[[ RECORDS FOR THE TASK, beginning ]]

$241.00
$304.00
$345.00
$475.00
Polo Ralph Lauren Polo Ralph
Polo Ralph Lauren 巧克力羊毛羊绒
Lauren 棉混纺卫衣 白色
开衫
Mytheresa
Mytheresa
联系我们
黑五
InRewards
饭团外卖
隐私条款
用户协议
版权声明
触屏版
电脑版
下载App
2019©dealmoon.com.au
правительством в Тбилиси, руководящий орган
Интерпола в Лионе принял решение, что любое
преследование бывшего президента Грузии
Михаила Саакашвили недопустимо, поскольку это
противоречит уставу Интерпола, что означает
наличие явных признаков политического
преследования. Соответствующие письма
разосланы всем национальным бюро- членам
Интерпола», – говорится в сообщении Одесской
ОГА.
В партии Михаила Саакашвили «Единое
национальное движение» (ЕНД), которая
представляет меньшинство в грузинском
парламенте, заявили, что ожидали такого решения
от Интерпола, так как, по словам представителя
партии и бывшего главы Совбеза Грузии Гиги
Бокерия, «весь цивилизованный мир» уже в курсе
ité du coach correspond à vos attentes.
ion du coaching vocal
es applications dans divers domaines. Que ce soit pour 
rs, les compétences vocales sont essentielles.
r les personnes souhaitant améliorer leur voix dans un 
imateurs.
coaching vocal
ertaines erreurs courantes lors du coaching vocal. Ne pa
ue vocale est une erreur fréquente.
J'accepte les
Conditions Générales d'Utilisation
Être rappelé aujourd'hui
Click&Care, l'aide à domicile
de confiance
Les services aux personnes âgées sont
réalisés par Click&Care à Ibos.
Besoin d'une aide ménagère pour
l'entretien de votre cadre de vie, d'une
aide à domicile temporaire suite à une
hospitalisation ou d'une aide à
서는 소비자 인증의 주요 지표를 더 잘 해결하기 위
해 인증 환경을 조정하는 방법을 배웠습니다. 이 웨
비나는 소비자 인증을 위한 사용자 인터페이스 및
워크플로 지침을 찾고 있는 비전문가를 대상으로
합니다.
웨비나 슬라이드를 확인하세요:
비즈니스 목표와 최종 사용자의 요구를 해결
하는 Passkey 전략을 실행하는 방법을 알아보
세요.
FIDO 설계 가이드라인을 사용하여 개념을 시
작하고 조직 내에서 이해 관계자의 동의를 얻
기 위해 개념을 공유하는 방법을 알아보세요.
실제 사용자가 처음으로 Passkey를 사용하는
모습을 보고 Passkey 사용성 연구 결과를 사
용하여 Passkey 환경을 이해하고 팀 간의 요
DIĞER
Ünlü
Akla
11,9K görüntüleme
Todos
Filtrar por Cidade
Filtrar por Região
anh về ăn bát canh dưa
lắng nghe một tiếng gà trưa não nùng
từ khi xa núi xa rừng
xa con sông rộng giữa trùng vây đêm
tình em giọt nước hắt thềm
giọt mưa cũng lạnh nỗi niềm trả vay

[[ RECORDS FOR THE TASK, end ]]

All lines in the records with the string "personnes" should be copied out.

r les personnes souhaitant améliorer leur voix dans un 
Les services aux personnes âgées sont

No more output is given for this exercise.